Excerpt:

The smartphone doesn’t look like a human being, instead, the smartphone is invisibly anthropomorphic in that it responds to & transforms its user.

For more than a century, humanity has been fascinated by the development of the robot and its potential to realise our imagination of the anthropomorphic machine, which closely resembles a human being. This fascination may have led us to neglect a more profound and more advanced trajectory that lies beyond the visibly anthropomorphic machine – and is best exemplified by the smartphone. A smartphone doesn’t look at all like a human being, instead, the smartphone is invisibly anthropomorphic in that it responds to and transforms its user, and in so doing, becomes both an extension of that person and their reflection.

Examples of the smartphone going ‘beyond anthropomorphism’ from our fieldsites

As already noted, the ability of the smartphone to learn from us through machine learning is matched by our ability to transform the smartphone after purchase through adding apps, changing settings and creating content. The composite result can be an astonishingly close relationship between the individual and their smartphone.

For example, in the Dublin fieldsite, we met a woman who sees herself as a consummate professional and turned her iPhone into a kind of life manual with detailed instructions on every task, such as paying a particular bill. For each task, she linked her calendar, notes, relevant websites and sometimes even PowerPoint presentations on how something is done. It was really her smartphone that was the best example of the kind of person she believed herself to be.

At the other end of the spectrum was another research participant in Ireland, a gruff fisherman who did not like to think of himself as someone who is attuned to technology and deleted his Skype account as soon as he stopped requiring it: he saw the messaging app as a requirement while his daughter was living abroad but saw no need for it otherwise. In so doing, he aimed to retain pure minimalist functionalism that only sees him deploying the smartphone for what he regards as strictly necessary. This expressive potential of the smartphone doesn’t just relate to individuals. For example, a couple may replicate their previous gender division of labour through each using apps that the other then does not use: one may do the banking while the other focuses upon sharing family news.

Even if we just consider these first cases as individuals, actually they, in turn, express ideals of gender or professionalism that are generated by the cultural values in which they were brought up. Similarly, for many older people in our Palestinian fieldsite, smartphones are as reflective of their faith as of any other individual trait. On the other hand, there were other individuals in the Dublin region who seemed unique relative to what we would expect from a ‘typical’ smartphone user, for example, one man who carried five phones in his jacket pockets which he used to record music. As anthropologists, when we consider the relationship between the smartphone and an individual we are then presented with another question of whether the individual seems, in turn, typical of some cultural category or as in his case relatively eccentric.

Given request 1:
Can you give the smartphone excerpt again with "iPhone" renamed to "smartphone"? Begin at the words "For example, in"; stop after "herself to be.".
Given request 2:
Could you write what comes next in the excerpt on smartphones going beyond anthropomorphism, picking up after its final sentence?

Extracted material:
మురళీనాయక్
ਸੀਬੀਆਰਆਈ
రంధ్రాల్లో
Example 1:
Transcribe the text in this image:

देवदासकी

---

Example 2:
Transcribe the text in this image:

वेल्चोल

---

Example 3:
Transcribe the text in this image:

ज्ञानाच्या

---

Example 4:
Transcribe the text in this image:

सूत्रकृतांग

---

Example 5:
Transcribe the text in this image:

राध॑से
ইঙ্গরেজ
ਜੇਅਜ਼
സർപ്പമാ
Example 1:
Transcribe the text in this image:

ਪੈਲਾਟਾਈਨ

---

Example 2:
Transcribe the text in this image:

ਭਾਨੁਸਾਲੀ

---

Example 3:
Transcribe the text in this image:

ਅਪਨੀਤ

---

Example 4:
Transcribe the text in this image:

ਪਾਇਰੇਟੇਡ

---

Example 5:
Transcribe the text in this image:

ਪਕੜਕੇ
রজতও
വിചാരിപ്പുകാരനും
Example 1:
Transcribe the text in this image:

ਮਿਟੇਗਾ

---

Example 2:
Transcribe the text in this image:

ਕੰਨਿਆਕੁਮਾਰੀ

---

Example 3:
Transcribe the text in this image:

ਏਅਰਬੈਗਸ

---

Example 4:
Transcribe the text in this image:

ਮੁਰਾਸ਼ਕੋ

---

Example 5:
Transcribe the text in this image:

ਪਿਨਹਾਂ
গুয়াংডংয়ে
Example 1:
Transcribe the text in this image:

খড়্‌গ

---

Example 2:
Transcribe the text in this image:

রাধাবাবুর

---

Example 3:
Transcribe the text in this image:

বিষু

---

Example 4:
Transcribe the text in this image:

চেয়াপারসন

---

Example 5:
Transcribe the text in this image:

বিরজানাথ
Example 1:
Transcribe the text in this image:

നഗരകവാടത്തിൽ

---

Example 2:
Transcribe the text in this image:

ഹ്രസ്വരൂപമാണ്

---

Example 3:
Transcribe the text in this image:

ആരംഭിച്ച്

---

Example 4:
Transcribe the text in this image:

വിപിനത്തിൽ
* * *
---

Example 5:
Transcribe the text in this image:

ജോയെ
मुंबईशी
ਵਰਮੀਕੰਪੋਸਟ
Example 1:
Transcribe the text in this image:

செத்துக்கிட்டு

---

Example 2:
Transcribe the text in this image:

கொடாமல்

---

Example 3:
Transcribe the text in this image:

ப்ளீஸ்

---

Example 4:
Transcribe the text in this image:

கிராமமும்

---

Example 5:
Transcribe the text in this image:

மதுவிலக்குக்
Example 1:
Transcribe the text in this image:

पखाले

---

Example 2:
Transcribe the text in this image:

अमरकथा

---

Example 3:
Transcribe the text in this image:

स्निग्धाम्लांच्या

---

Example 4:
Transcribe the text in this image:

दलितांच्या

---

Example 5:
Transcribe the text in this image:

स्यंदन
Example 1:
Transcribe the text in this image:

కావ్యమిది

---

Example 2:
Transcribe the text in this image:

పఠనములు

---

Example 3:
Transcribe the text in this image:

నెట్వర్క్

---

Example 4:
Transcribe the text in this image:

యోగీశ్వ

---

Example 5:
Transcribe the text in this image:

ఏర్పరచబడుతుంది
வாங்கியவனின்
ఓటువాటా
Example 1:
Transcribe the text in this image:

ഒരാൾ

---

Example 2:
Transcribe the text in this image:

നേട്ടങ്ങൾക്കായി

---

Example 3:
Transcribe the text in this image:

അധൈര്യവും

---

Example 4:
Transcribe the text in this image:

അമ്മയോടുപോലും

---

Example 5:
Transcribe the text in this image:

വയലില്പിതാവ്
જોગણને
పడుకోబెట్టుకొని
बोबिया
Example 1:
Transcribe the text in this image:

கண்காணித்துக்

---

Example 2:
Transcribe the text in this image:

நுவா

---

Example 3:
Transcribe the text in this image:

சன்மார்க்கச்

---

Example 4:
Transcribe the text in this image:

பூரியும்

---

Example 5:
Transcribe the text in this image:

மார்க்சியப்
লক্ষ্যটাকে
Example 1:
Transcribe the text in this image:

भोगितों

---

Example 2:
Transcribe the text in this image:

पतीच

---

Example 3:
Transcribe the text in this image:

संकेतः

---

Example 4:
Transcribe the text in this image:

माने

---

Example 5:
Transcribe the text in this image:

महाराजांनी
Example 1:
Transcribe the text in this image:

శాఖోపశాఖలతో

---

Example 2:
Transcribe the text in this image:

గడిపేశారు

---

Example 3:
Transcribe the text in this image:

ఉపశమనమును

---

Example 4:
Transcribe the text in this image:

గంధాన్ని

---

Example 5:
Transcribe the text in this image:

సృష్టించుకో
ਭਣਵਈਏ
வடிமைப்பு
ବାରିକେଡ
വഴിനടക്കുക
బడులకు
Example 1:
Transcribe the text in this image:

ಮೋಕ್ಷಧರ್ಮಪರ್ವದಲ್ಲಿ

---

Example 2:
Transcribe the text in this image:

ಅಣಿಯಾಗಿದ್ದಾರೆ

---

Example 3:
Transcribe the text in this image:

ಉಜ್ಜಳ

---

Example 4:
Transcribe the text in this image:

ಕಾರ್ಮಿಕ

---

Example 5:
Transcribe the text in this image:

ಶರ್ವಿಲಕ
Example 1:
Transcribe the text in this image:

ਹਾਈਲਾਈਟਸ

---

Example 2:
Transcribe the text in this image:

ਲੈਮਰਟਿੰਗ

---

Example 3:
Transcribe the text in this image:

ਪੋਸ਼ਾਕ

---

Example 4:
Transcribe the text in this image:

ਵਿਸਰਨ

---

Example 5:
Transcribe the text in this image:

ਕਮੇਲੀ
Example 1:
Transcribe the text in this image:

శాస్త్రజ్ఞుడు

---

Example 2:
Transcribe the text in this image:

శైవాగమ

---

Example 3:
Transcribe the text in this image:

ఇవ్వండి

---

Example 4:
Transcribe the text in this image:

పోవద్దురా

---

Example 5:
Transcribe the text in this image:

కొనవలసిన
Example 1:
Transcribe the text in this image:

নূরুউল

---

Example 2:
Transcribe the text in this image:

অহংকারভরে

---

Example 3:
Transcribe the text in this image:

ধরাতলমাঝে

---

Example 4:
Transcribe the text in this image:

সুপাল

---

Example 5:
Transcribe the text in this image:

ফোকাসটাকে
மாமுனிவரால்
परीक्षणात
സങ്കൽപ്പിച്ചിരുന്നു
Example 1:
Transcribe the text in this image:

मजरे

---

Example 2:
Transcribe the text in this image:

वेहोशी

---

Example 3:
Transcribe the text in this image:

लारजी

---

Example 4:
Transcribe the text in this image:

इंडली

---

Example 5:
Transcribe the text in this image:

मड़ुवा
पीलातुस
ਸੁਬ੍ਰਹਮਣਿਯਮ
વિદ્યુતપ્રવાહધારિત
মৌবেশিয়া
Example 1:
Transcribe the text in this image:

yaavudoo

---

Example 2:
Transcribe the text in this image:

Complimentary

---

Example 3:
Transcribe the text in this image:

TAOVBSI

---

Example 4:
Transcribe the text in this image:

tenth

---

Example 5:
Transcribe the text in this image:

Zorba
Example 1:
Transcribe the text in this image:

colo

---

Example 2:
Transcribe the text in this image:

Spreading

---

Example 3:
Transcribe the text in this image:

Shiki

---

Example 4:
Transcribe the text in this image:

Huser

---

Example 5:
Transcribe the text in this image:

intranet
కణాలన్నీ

Exercise output 1:
For example, in the Dublin fieldsite, we met a woman who sees herself as a consummate professional and turned her smartphone into a kind of life manual with detailed instructions on every task, such as paying a particular bill. For each task, she linked her calendar, notes, relevant websites and sometimes even PowerPoint presentations on how something is done. It was really her smartphone that was the best example of the kind of person she believed herself to be.

Exercise output 2:
The infographic below shows a step-by-step illustration of how smartphones can both complement and extend individuals.

Is smartphone use making us smarter?

Clive Thompson’s 2013 book Smarter than you think documents the way that human beings become more intelligent by incorporating such devices. Not having to memorise ‘facts’ but instead memorising the way we use the smartphone to find facts is making us more ‘smart’. The best precedent for this use of smartphones was the invention of printing, which consigned many previous memory functions to the ‘hard rectangle’ of the book, which would then be the precursor to the hard disc or now, the Cloud. Few people would have a problem with the suggestion that books have made humanity more clever because people were prepared to cede so much of memory to the written word. Similarly, many of the older people who were research participants in the ASSA study see the smartphone as a literal aide-memoire. For example, when working with people in São Paulo, Marília Duque noted that many participants had considerable anxiety about dementia and memory loss and saw the smartphone as an important device not just for finding and storing information, but also for brain training exercises that they hoped would delay the onset of these conditions.

To conclude, the smartphone is unprecedented in the degree of intimacy it achieves in its relationship with us. This is why a person who has lost or mislaid their smartphone may feel that they have become separated from an essential part of themselves and become extremely upset. But this is achieved not through conventional anthropomorphism, that is the technological object resembling a human being, but by becoming intimately connected with our capacities and our minds.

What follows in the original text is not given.